__WHAT YOU ARE ASKED TO DO__:
Exclude the pictures; give every entry again exactly as written.

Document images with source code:
==================================================

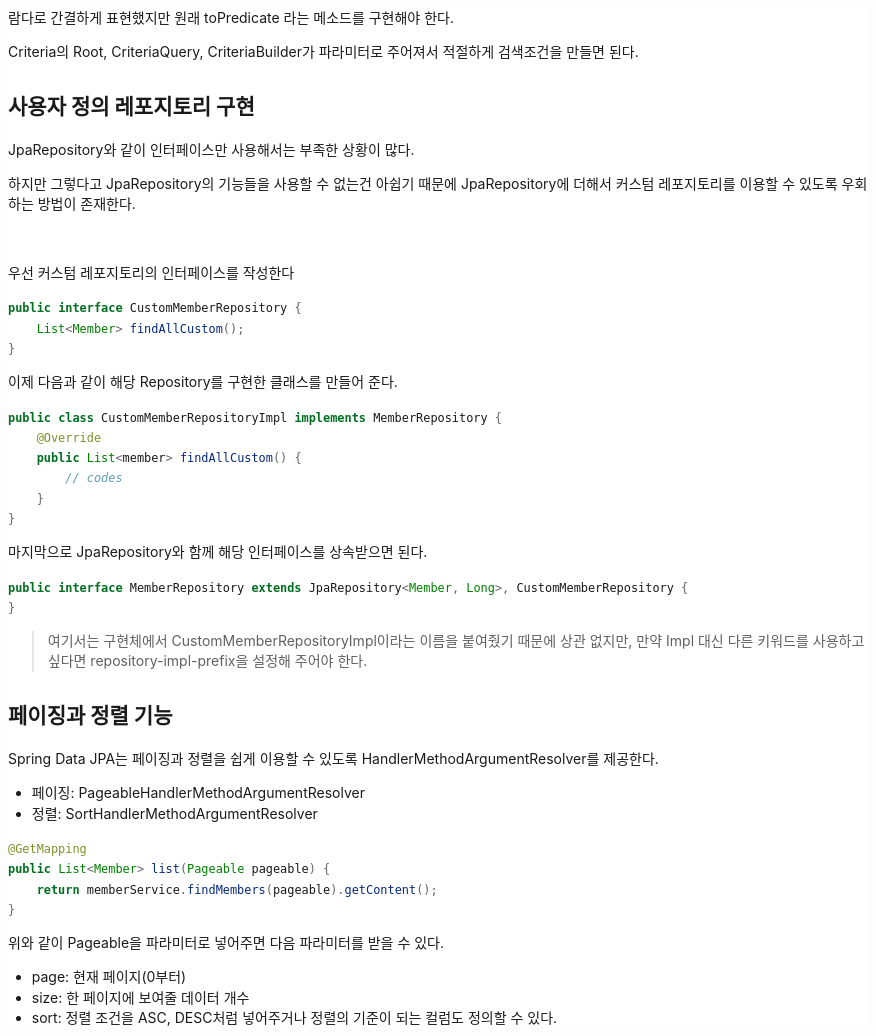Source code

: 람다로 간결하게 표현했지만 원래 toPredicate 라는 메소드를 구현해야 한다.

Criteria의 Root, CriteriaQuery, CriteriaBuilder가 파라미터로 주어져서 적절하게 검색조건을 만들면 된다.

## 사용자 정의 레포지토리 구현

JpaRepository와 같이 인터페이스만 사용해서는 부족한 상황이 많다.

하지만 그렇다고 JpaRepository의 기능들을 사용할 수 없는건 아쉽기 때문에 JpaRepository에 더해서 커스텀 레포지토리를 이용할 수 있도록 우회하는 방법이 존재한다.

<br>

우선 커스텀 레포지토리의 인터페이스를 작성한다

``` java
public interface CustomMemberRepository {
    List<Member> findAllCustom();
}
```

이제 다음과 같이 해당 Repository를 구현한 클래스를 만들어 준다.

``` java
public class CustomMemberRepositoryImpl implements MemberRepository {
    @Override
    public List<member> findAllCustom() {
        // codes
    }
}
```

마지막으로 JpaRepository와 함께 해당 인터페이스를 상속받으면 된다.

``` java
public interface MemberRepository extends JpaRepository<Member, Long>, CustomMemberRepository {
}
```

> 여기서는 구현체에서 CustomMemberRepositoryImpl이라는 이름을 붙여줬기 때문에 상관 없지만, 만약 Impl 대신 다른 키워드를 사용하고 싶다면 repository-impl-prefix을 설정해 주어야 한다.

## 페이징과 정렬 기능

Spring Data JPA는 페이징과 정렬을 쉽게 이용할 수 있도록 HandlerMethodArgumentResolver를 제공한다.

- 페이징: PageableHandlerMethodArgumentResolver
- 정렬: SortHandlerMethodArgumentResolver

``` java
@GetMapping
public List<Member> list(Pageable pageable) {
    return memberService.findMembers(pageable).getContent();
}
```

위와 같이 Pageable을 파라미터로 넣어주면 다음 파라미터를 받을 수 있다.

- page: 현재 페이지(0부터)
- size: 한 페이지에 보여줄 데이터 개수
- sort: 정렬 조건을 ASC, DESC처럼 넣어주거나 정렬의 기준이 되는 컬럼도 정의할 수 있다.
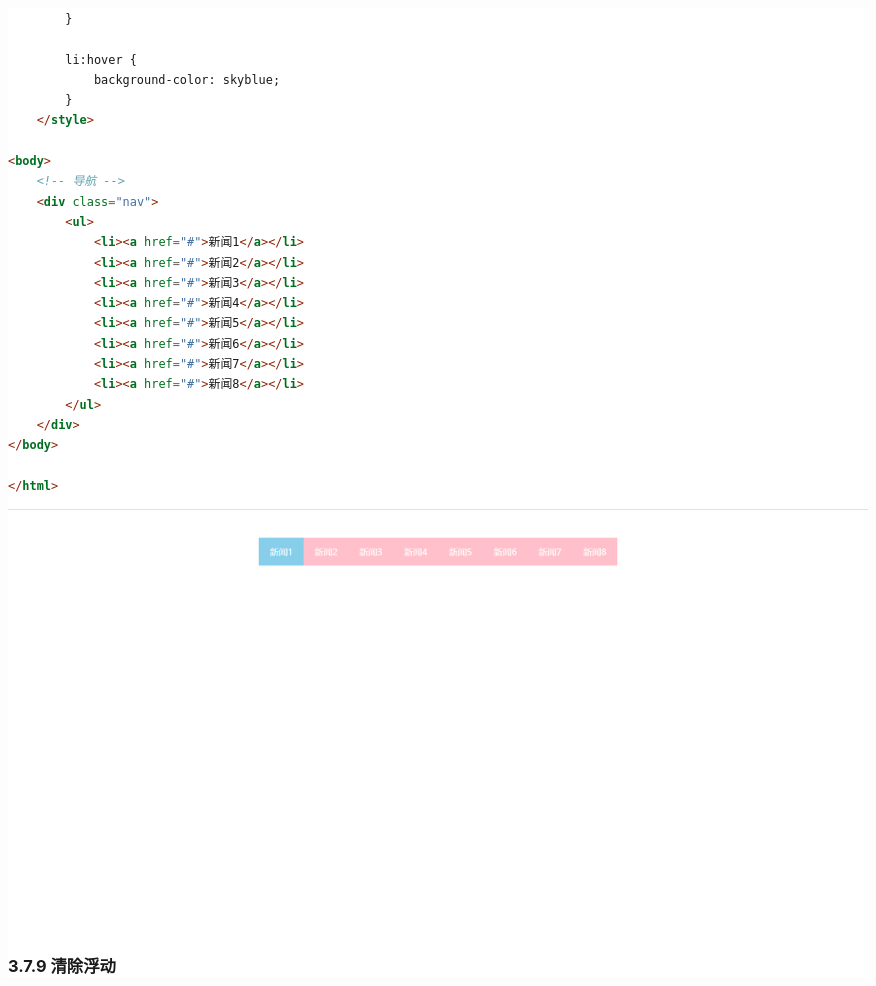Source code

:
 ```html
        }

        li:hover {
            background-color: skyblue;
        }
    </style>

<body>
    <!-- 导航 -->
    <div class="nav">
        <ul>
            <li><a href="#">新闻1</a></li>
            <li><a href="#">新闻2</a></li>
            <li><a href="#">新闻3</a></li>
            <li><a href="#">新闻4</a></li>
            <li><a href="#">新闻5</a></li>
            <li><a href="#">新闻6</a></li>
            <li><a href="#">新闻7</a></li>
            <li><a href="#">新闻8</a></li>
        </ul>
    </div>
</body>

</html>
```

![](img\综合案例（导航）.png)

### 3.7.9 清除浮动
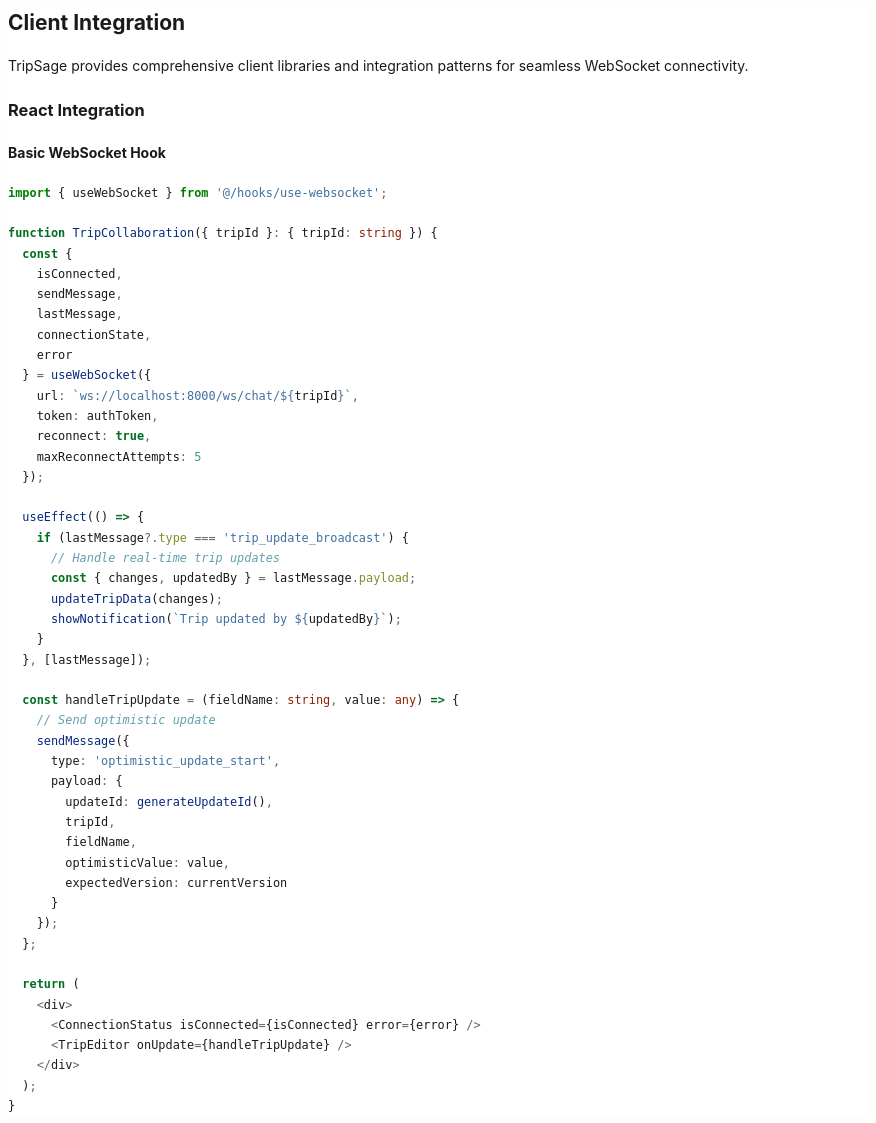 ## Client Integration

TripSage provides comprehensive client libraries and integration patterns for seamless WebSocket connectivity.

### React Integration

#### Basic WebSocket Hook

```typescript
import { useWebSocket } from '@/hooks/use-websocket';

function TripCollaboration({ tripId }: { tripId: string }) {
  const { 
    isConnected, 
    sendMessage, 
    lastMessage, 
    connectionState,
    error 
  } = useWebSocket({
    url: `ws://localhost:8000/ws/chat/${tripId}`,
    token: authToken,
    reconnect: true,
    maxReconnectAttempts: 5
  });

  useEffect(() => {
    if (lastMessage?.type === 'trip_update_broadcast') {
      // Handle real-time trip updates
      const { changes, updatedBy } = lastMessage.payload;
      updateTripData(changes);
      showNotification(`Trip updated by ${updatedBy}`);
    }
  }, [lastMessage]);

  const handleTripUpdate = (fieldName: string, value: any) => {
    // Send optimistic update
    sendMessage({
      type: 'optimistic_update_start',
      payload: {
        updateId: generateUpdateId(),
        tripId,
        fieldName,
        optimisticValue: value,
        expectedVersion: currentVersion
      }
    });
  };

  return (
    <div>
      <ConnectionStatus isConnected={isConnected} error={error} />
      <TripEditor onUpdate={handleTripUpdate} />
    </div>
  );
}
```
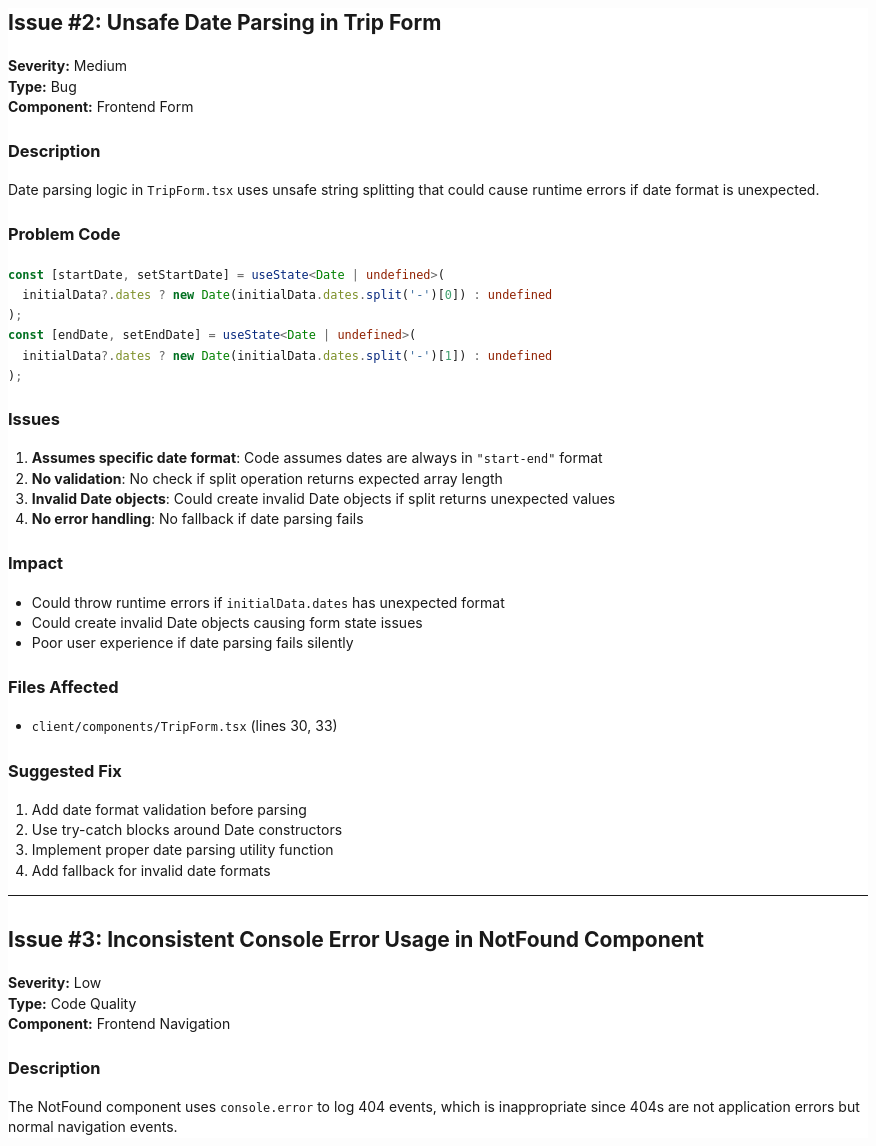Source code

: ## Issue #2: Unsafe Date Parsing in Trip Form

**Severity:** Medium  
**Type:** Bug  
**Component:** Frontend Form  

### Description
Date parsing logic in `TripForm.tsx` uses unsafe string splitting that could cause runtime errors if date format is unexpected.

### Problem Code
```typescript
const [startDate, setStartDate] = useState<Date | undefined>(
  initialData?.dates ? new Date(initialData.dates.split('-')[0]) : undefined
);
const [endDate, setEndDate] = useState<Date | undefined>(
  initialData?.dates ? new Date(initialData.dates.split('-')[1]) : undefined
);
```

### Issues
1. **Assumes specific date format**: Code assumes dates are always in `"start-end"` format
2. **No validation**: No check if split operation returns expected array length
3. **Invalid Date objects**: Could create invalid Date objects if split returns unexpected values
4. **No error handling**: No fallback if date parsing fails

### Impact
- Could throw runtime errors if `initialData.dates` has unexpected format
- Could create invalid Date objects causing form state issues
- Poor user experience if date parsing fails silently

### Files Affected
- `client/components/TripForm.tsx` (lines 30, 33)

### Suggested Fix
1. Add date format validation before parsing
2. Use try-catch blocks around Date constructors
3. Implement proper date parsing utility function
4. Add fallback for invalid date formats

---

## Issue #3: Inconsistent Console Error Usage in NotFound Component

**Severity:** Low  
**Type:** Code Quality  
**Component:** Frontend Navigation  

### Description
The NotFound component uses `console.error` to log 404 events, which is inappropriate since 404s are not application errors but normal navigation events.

==================================================

__EXPECTED ANSWER__:
Source code

: 람다로 간결하게 표현했지만 원래 toPredicate 라는 메소드를 구현해야 한다.

Criteria의 Root, CriteriaQuery, CriteriaBuilder가 파라미터로 주어져서 적절하게 검색조건을 만들면 된다.

## 사용자 정의 레포지토리 구현

JpaRepository와 같이 인터페이스만 사용해서는 부족한 상황이 많다.

하지만 그렇다고 JpaRepository의 기능들을 사용할 수 없는건 아쉽기 때문에 JpaRepository에 더해서 커스텀 레포지토리를 이용할 수 있도록 우회하는 방법이 존재한다.

<br>

우선 커스텀 레포지토리의 인터페이스를 작성한다

``` java
public interface CustomMemberRepository {
    List<Member> findAllCustom();
}
```

이제 다음과 같이 해당 Repository를 구현한 클래스를 만들어 준다.

``` java
public class CustomMemberRepositoryImpl implements MemberRepository {
    @Override
    public List<member> findAllCustom() {
        // codes
    }
}
```

마지막으로 JpaRepository와 함께 해당 인터페이스를 상속받으면 된다.

``` java
public interface MemberRepository extends JpaRepository<Member, Long>, CustomMemberRepository {
}
```

> 여기서는 구현체에서 CustomMemberRepositoryImpl이라는 이름을 붙여줬기 때문에 상관 없지만, 만약 Impl 대신 다른 키워드를 사용하고 싶다면 repository-impl-prefix을 설정해 주어야 한다.

## 페이징과 정렬 기능

Spring Data JPA는 페이징과 정렬을 쉽게 이용할 수 있도록 HandlerMethodArgumentResolver를 제공한다.

- 페이징: PageableHandlerMethodArgumentResolver
- 정렬: SortHandlerMethodArgumentResolver

``` java
@GetMapping
public List<Member> list(Pageable pageable) {
    return memberService.findMembers(pageable).getContent();
}
```

위와 같이 Pageable을 파라미터로 넣어주면 다음 파라미터를 받을 수 있다.

- page: 현재 페이지(0부터)
- size: 한 페이지에 보여줄 데이터 개수
- sort: 정렬 조건을 ASC, DESC처럼 넣어주거나 정렬의 기준이 되는 컬럼도 정의할 수 있다.
Source code

:
 ```html
        }

        li:hover {
            background-color: skyblue;
        }
    </style>

<body>
    <!-- 导航 -->
    <div class="nav">
        <ul>
            <li><a href="#">新闻1</a></li>
            <li><a href="#">新闻2</a></li>
            <li><a href="#">新闻3</a></li>
            <li><a href="#">新闻4</a></li>
            <li><a href="#">新闻5</a></li>
            <li><a href="#">新闻6</a></li>
            <li><a href="#">新闻7</a></li>
            <li><a href="#">新闻8</a></li>
        </ul>
    </div>
</body>

</html>
```

![](img\综合案例（导航）.png)

### 3.7.9 清除浮动
 ## Client Integration

TripSage provides comprehensive client libraries and integration patterns for seamless WebSocket connectivity.

### React Integration

#### Basic WebSocket Hook

```typescript
import { useWebSocket } from '@/hooks/use-websocket';

function TripCollaboration({ tripId }: { tripId: string }) {
  const { 
    isConnected, 
    sendMessage, 
    lastMessage, 
    connectionState,
    error 
  } = useWebSocket({
    url: `ws://localhost:8000/ws/chat/${tripId}`,
    token: authToken,
    reconnect: true,
    maxReconnectAttempts: 5
  });

  useEffect(() => {
    if (lastMessage?.type === 'trip_update_broadcast') {
      // Handle real-time trip updates
      const { changes, updatedBy } = lastMessage.payload;
      updateTripData(changes);
      showNotification(`Trip updated by ${updatedBy}`);
    }
  }, [lastMessage]);

  const handleTripUpdate = (fieldName: string, value: any) => {
    // Send optimistic update
    sendMessage({
      type: 'optimistic_update_start',
      payload: {
        updateId: generateUpdateId(),
        tripId,
        fieldName,
        optimisticValue: value,
        expectedVersion: currentVersion
      }
    });
  };

  return (
    <div>
      <ConnectionStatus isConnected={isConnected} error={error} />
      <TripEditor onUpdate={handleTripUpdate} />
    </div>
  );
}
```
Source code

: ## Issue #2: Unsafe Date Parsing in Trip Form

**Severity:** Medium  
**Type:** Bug  
**Component:** Frontend Form  

### Description
Date parsing logic in `TripForm.tsx` uses unsafe string splitting that could cause runtime errors if date format is unexpected.

### Problem Code
```typescript
const [startDate, setStartDate] = useState<Date | undefined>(
  initialData?.dates ? new Date(initialData.dates.split('-')[0]) : undefined
);
const [endDate, setEndDate] = useState<Date | undefined>(
  initialData?.dates ? new Date(initialData.dates.split('-')[1]) : undefined
);
```

### Issues
1. **Assumes specific date format**: Code assumes dates are always in `"start-end"` format
2. **No validation**: No check if split operation returns expected array length
3. **Invalid Date objects**: Could create invalid Date objects if split returns unexpected values
4. **No error handling**: No fallback if date parsing fails

### Impact
- Could throw runtime errors if `initialData.dates` has unexpected format
- Could create invalid Date objects causing form state issues
- Poor user experience if date parsing fails silently

### Files Affected
- `client/components/TripForm.tsx` (lines 30, 33)

### Suggested Fix
1. Add date format validation before parsing
2. Use try-catch blocks around Date constructors
3. Implement proper date parsing utility function
4. Add fallback for invalid date formats

---

## Issue #3: Inconsistent Console Error Usage in NotFound Component

**Severity:** Low  
**Type:** Code Quality  
**Component:** Frontend Navigation  

### Description
The NotFound component uses `console.error` to log 404 events, which is inappropriate since 404s are not application errors but normal navigation events.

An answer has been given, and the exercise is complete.